Structured page parsing data
=-=-=-=-=

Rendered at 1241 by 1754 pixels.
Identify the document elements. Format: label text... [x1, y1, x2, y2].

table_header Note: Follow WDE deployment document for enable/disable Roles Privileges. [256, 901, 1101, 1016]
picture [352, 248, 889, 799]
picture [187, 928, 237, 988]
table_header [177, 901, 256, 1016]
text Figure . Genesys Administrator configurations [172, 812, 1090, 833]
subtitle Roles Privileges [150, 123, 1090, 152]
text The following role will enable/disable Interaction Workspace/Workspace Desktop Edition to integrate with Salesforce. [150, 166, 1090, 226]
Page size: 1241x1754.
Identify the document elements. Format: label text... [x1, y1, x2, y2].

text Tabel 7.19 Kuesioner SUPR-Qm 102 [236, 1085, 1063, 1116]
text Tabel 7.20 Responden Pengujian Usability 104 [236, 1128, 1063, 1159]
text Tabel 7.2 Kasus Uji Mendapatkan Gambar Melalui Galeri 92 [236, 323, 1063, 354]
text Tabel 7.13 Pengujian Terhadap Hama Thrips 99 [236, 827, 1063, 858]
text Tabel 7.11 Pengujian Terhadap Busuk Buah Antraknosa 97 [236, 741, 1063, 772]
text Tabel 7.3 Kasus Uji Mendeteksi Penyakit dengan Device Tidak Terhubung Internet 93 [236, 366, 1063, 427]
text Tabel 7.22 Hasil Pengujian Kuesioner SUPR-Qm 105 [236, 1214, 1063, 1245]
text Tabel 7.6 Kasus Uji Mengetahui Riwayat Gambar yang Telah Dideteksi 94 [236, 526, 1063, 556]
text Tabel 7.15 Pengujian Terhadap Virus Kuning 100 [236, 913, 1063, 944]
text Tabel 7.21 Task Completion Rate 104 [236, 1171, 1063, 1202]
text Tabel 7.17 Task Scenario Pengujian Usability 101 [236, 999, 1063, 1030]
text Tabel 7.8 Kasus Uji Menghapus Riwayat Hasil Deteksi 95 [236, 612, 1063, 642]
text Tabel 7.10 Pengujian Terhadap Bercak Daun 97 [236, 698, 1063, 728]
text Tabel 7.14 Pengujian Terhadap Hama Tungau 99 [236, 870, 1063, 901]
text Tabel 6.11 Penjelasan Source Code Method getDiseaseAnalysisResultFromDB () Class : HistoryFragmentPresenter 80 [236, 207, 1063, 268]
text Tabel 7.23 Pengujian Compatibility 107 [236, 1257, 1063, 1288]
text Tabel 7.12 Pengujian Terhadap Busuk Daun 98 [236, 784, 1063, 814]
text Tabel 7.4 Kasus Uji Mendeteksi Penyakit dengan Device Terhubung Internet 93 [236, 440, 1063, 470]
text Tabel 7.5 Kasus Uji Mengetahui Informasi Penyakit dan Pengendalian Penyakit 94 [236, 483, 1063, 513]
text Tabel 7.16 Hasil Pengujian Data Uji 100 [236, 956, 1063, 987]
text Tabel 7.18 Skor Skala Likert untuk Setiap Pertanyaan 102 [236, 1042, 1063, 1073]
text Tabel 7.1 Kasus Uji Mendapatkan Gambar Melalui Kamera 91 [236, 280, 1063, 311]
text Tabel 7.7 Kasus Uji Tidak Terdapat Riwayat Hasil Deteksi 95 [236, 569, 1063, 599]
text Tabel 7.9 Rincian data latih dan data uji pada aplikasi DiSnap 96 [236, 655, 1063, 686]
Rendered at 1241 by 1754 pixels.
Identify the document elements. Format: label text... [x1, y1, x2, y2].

=-=-=-=-=

TASK BRIEF = Repeat every line of the data word for word until you have repeated the line that contains "Page size: 1241x1754.", which is the last one to include.

WORKED SOLUTION =
Rendered at 1241 by 1754 pixels.
Identify the document elements. Format: label text... [x1, y1, x2, y2].

table_header Note: Follow WDE deployment document for enable/disable Roles Privileges. [256, 901, 1101, 1016]
picture [352, 248, 889, 799]
picture [187, 928, 237, 988]
table_header [177, 901, 256, 1016]
text Figure . Genesys Administrator configurations [172, 812, 1090, 833]
subtitle Roles Privileges [150, 123, 1090, 152]
text The following role will enable/disable Interaction Workspace/Workspace Desktop Edition to integrate with Salesforce. [150, 166, 1090, 226]
Page size: 1241x1754.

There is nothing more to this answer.